PROMPT. Swap every "aplicación" in the listing for "herramienta", keeping everything else identical, and leave the pictures out of your answer.

MATERIAL FOR THIS TASK section start

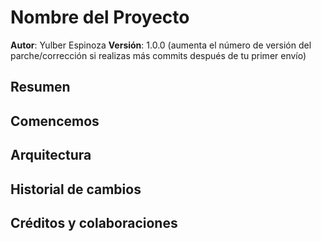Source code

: # Nombre del Proyecto

**Autor**: Yulber Espinoza
**Versión**: 1.0.0 (aumenta el número de versión del parche/corrección si realizas más commits después de tu primer envío)

## Resumen
<!-- Proporciona una descripción general detallada de esta aplicación y por qué la creaste, más allá del hecho de que es una tarea para esta clase (es decir, ¿cuál es tu descripción del problema?) -->

## Comencemos
<!-- ¿Cuáles son los pasos que debe seguir un usuario para hacer un build de esta aplicación en su propio equipo y ejecutarla? -->

## Arquitectura
<!-- Proporciona una descripción detallada del diseño de la aplicación. Qué tecnologías (lenguajes, librerías, etc.) estás utilizando y cualquier otra información de diseño relevante. -->

## Historial de cambios
<!-- Utiliza esta área para documentar los cambios iterativos realizados en la aplicación a medida que cada funcionalidad se implementaba correctamente. Utiliza marcas de tiempo. Este es un ejemplo:

01-01-2001 4:59pm - La aplicación ahora tiene un servidor express completamente funcional, con una ruta GET para el recurso de ubicación. -->

## Créditos y colaboraciones
<!-- Da crédito (y un enlace) a otras personas o recursos que te ayudaron a crear esta aplicación. -->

MATERIAL FOR THIS TASK section end

ANSWER TO THIS PROBLEM.
Source code

: # Nombre del Proyecto

**Autor**: Yulber Espinoza
**Versión**: 1.0.0 (aumenta el número de versión del parche/corrección si realizas más commits después de tu primer envío)

## Resumen
<!-- Proporciona una descripción general detallada de esta herramienta y por qué la creaste, más allá del hecho de que es una tarea para esta clase (es decir, ¿cuál es tu descripción del problema?) -->

## Comencemos
<!-- ¿Cuáles son los pasos que debe seguir un usuario para hacer un build de esta herramienta en su propio equipo y ejecutarla? -->

## Arquitectura
<!-- Proporciona una descripción detallada del diseño de la herramienta. Qué tecnologías (lenguajes, librerías, etc.) estás utilizando y cualquier otra información de diseño relevante. -->

## Historial de cambios
<!-- Utiliza esta área para documentar los cambios iterativos realizados en la herramienta a medida que cada funcionalidad se implementaba correctamente. Utiliza marcas de tiempo. Este es un ejemplo:

01-01-2001 4:59pm - La herramienta ahora tiene un servidor express completamente funcional, con una ruta GET para el recurso de ubicación. -->

## Créditos y colaboraciones
<!-- Da crédito (y un enlace) a otras personas o recursos que te ayudaron a crear esta herramienta. -->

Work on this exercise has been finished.